— What to do —
[A] According to the Ontario Works text, how many people did Ontario's government say found work and left welfare, what name is given to the new social category of people with low-income jobs, and what share of Ontario's emergency shelters and transitional houses report battered women returning to abusive relationships?
(i)
(ii)
(iii)
[B] Can you repeat the part of the Ontario Works text starting with "Even more important" and going on through "deeper into poverty.", word for word?

— Text section —
_ _ _ _
Despite the success that was presented to be OW, data confirms that Ontario's government does not have sufficient proof to state that the program actually improved dramatically the lives of the poor in the region of Ontario. In fact, welfare contraction began before OW was adopted because despite the focus on supply-side activation, reform outcomes remain dependent upon local demand for jobs. Ontario's government presented OW as a great success, stating that more than 500,000 people found work and left welfare. The truth is that the figures are exaggerated, as they show only those that have left welfare, failing to present the right number of people that got a job, instead of moving and so on.

Even more important than the number of people leaving welfare for workfare is the actual experience of those that obtain a job. These people often find themselves in the situation of earning very few money and having increasingly insecure jobs. A new social category was created formed of the "working poor," namely the people that have a low income job and that are increasingly poor as their period of low earnings gets longer. These people are underpaid and often have to settle for whatever job. Many of the jobs they take are not fulltime, year-round, meaning fewer earnings. The government is no longer obliged to cover welfare, but these people can not support themselves only through their jobs and fall deeper into poverty.

Those that still remain on welfare are facing similar difficulties as their income can only offer them little support considering the huge differences between the prices of house rents and every day spending and the money received on welfare. "Disturbingly, the removal of support services is putting increasing numbers of women at risk, with over two thirds of Ontario's emergency shelters and transitional houses reporting battered women returning to abusive relationships because they could not survive independently on welfare."
_ _ _ _
— Supplied information —
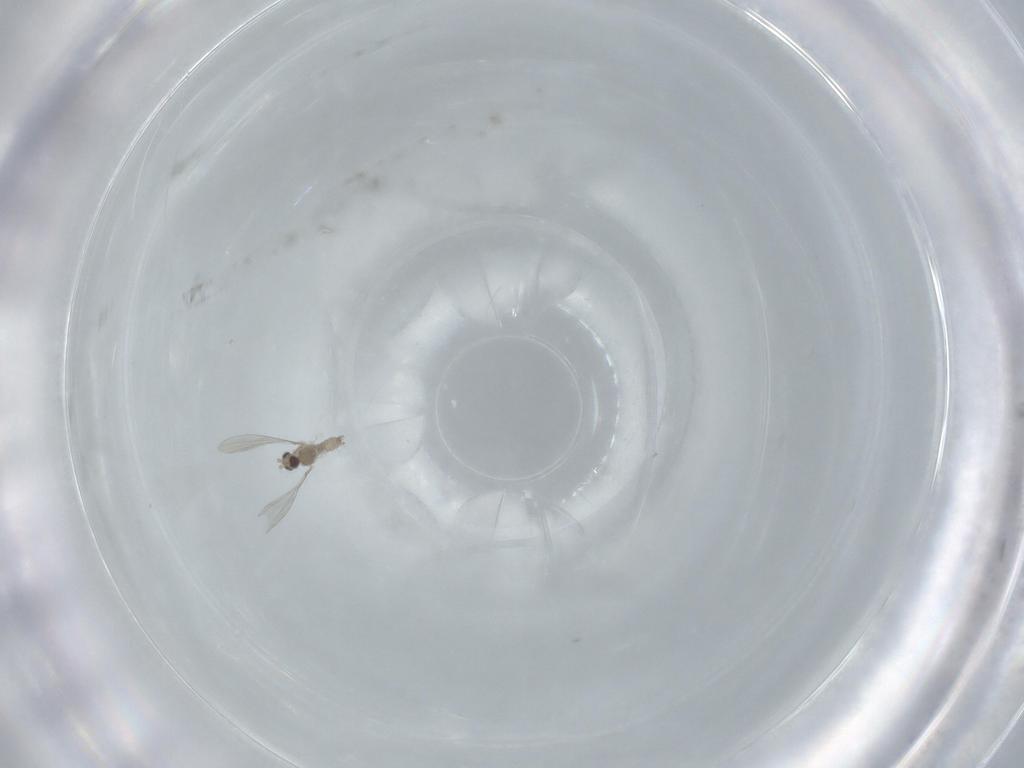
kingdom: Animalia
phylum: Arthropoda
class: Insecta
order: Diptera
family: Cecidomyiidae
_ _ _ _
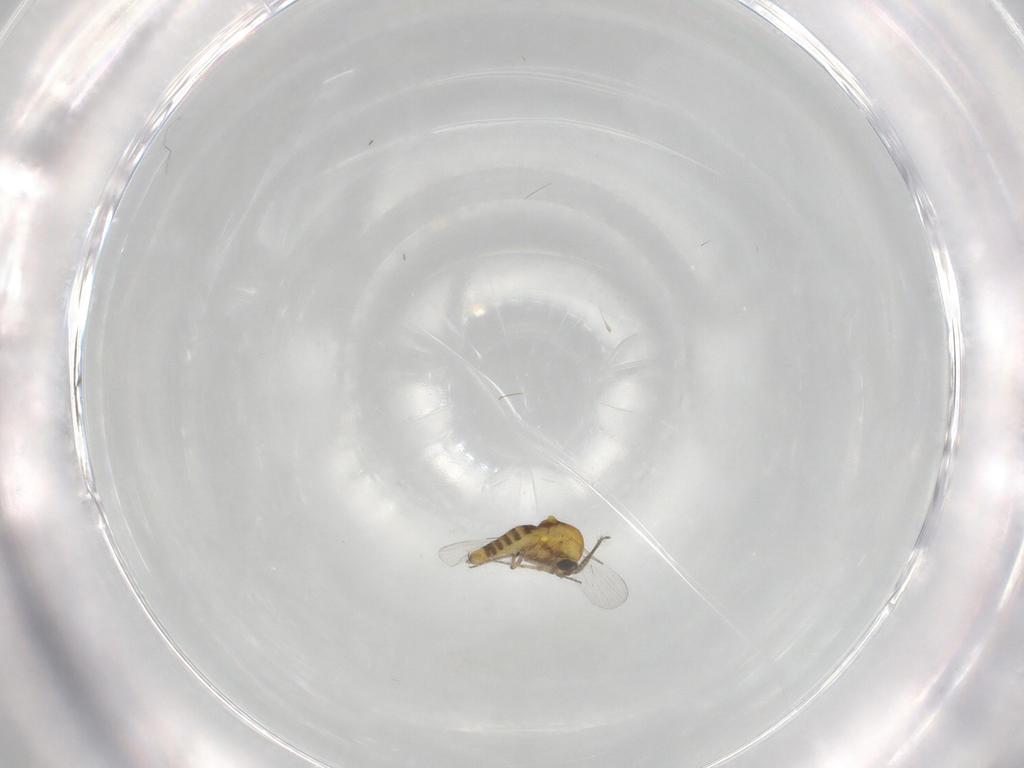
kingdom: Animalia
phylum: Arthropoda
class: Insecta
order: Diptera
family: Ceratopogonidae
_ _ _ _
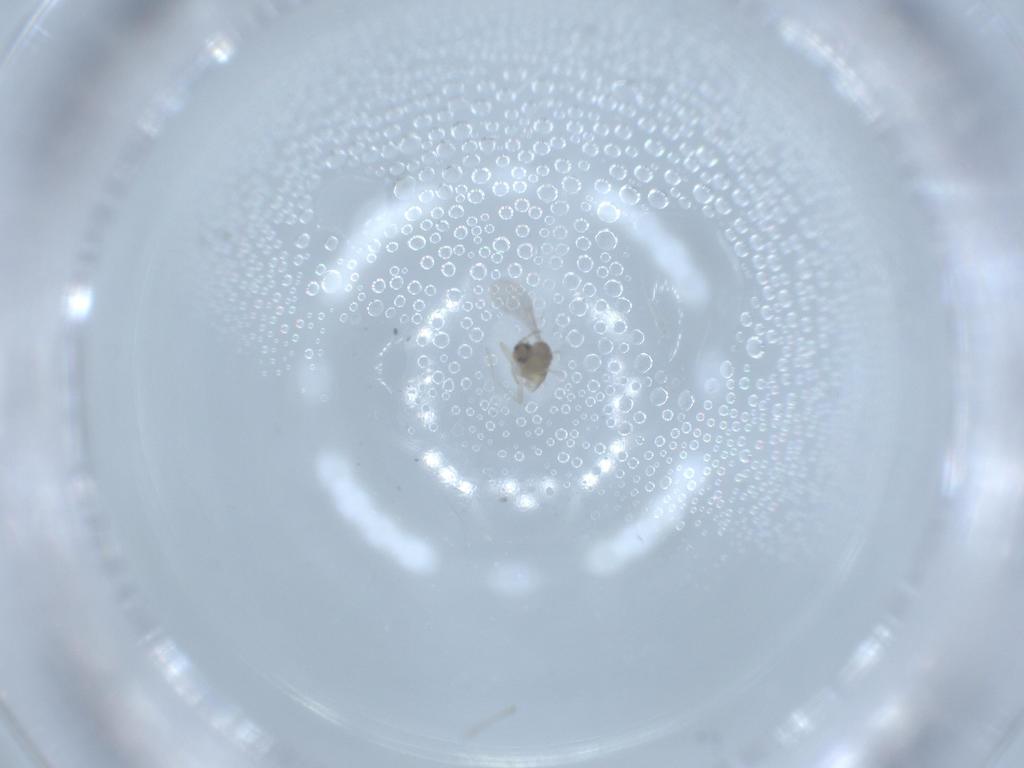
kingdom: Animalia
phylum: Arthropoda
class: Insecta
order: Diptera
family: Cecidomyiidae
_ _ _ _
— The answers —
[A]
(i) More than 500,000 people.
(ii) The "working poor."
(iii) Over two thirds.

[B]
Even more important than the number of people leaving welfare for workfare is the actual experience of those that obtain a job. These people often find themselves in the situation of earning very few money and having increasingly insecure jobs. A new social category was created formed of the "working poor," namely the people that have a low income job and that are increasingly poor as their period of low earnings gets longer. These people are underpaid and often have to settle for whatever job. Many of the jobs they take are not fulltime, year-round, meaning fewer earnings. The government is no longer obliged to cover welfare, but these people can not support themselves only through their jobs and fall deeper into poverty.